We spent three and a half days in Tokyo, and most of that time was spent eating and shopping. I found this to be much more enjoyable than our first visit to the city. The weather definitely helped, but not feeling time time crunch to blaze through a long checklist of tourist spots was also a big plus.
We visited the LINE store and had Ichiran ramen and some Korean corn dogs in Harajuku. The selection at the LINE store was smaller than expected, but the Sally plush we got from there has become our runaway favourite.
We found Godizilla, posh Kit-Kats and an entire department store dedicated to stationary in Ginza.
We also redeemed ourselves in Akihabara, where we finally won some prizes at the UFO catcher games, despite vowing to never fall for these scams ever again. Granted, we only went for the easier smaller machines with small prizes, but seeing these little dog plushies fall down the chute unleashed an avalanche of joy. We were riding the high all night thanks to these cheap little toys.

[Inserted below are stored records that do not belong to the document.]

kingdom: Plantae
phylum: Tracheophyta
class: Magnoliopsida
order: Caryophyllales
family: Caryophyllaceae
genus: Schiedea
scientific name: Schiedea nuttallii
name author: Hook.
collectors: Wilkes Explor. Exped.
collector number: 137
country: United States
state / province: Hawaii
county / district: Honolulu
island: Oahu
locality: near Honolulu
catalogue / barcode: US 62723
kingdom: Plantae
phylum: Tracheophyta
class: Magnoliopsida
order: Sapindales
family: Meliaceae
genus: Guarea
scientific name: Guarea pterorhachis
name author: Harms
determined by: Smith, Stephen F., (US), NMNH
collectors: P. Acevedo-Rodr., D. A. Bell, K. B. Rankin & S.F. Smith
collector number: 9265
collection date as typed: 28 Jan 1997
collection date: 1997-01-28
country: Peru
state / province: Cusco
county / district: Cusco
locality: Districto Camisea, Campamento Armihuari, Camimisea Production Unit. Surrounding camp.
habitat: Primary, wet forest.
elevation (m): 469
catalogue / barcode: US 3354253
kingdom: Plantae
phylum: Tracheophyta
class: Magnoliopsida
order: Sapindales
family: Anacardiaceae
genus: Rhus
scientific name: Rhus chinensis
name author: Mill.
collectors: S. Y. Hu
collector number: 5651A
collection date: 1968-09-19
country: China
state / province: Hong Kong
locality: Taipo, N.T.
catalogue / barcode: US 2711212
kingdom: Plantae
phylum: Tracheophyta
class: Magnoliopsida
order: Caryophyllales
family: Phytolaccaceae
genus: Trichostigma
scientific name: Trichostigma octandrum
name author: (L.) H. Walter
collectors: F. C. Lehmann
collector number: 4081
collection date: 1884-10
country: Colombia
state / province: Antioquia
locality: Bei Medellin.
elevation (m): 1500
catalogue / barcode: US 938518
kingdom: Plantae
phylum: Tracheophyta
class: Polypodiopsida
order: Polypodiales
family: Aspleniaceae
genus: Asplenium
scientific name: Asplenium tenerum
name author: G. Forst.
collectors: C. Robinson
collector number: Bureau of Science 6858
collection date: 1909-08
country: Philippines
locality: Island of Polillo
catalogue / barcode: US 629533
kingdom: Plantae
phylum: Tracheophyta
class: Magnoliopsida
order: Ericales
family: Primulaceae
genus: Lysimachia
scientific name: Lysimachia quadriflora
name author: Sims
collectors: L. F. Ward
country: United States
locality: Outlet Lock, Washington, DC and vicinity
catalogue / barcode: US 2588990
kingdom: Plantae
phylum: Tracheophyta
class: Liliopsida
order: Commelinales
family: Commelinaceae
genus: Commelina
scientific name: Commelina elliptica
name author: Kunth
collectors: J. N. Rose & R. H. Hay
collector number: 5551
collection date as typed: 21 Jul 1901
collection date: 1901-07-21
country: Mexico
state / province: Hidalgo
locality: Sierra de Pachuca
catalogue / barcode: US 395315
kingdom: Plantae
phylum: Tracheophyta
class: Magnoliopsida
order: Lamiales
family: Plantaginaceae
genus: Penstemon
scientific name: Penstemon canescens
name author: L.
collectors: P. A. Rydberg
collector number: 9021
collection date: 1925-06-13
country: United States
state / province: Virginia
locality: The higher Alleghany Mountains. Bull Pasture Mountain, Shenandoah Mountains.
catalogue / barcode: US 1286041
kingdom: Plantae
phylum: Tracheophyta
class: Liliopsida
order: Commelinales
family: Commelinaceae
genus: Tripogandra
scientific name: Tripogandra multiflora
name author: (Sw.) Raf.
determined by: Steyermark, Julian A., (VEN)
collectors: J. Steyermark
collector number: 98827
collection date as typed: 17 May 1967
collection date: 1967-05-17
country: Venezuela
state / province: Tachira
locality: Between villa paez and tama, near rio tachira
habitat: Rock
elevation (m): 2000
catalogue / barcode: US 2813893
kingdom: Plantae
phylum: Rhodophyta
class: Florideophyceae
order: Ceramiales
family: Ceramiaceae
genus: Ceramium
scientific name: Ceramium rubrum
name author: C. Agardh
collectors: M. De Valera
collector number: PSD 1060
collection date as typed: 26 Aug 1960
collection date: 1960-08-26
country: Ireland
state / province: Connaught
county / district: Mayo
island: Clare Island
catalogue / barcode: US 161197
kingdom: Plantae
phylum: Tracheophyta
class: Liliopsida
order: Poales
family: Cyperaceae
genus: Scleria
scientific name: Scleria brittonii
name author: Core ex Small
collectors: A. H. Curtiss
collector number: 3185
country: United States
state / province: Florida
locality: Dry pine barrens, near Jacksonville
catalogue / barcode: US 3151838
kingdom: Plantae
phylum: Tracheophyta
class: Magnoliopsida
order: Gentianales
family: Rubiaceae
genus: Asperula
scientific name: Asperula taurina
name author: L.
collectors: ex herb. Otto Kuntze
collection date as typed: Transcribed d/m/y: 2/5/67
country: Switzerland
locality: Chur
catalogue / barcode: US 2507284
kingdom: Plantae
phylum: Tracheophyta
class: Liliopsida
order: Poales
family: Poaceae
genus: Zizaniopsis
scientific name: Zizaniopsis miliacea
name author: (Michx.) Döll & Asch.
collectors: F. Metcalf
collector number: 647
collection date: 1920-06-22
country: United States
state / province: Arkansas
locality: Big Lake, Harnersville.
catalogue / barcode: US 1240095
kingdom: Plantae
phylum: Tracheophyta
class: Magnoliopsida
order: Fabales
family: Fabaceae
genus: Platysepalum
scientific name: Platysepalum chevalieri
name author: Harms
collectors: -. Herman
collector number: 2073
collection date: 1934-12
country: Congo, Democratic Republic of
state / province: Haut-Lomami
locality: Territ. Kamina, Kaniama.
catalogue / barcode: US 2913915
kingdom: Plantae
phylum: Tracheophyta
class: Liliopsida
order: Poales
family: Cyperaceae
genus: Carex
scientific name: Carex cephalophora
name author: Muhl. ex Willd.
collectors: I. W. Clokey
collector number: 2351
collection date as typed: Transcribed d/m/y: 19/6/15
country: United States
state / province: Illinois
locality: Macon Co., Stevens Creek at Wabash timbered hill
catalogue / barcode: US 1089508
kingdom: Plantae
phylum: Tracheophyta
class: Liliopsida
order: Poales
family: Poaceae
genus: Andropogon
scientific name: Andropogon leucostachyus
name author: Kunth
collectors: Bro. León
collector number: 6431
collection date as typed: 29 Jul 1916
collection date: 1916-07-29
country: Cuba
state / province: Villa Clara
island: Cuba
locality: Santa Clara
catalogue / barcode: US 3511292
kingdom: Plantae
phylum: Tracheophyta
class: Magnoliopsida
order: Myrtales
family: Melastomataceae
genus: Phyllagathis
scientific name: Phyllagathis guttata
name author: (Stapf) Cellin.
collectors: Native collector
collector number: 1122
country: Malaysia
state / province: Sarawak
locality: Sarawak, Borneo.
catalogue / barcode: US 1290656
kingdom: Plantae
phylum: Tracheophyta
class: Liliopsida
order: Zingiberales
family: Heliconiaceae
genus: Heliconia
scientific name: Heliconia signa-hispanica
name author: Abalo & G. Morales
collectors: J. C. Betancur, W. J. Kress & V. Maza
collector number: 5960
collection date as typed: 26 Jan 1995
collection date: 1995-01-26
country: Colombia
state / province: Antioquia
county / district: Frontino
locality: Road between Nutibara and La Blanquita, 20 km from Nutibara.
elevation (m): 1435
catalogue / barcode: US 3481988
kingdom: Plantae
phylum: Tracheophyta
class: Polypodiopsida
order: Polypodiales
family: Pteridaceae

And we also got absolutely lost the underground city that is Tokyo station. This multi-layer labyrinth contains innumerable restaurants and shops. We had some Tonkatsu in a tightly-packed counter-only joint where the vat of burning hot oil is placed precariously close to the diners. Eventually, we finally finding Tokyo Character Street, the underground strip within the underground complex dedicated to a dizzying array of character goods.
What I find amazing about shopping in Tokyo is the combination of depth and variety. Neither of us care that much about clothes, shoes, and most of the other stuff you’ll find in a typical North American shopping mall. But here in Tokyo, there are entire buildings and districts dedicated to very specific niches. Be it stationery, kitchenware, electronics and general weeaboo crap, there are places here that’ll spoil you for options in ways hard to imagine anywhere else — one of the perks hyper-consumerism in city with a population of over 13 million.
This trip had been conceived with the goal of crossing Japan off of our list. The idea was to hop around the country to see the tourist hotspots before a partial do-over in Tokyo. This way, we could move on with our lives and see the other places in the great big world years to come.
In reality, the opposite has happened. The tourist spots may have been satisfied, but the allure of effortless transportation, great food and unique shopping continues to be irresistible to this day. It’s been almost half a year since we came back, yet we still muse aloud about going back virtually every other day day. I fully realize how much of a disgusting weeaboo this makes us, but it’s futile to deny the obvious truth at this point.
The question which remains is not “if”, but rather “when”. The Studio Ghibli theme park is due to open in fall 2022, with additional attractions opening a year after that, so chances are that’ll be our justification to go back yet again…assuming we could wait that long.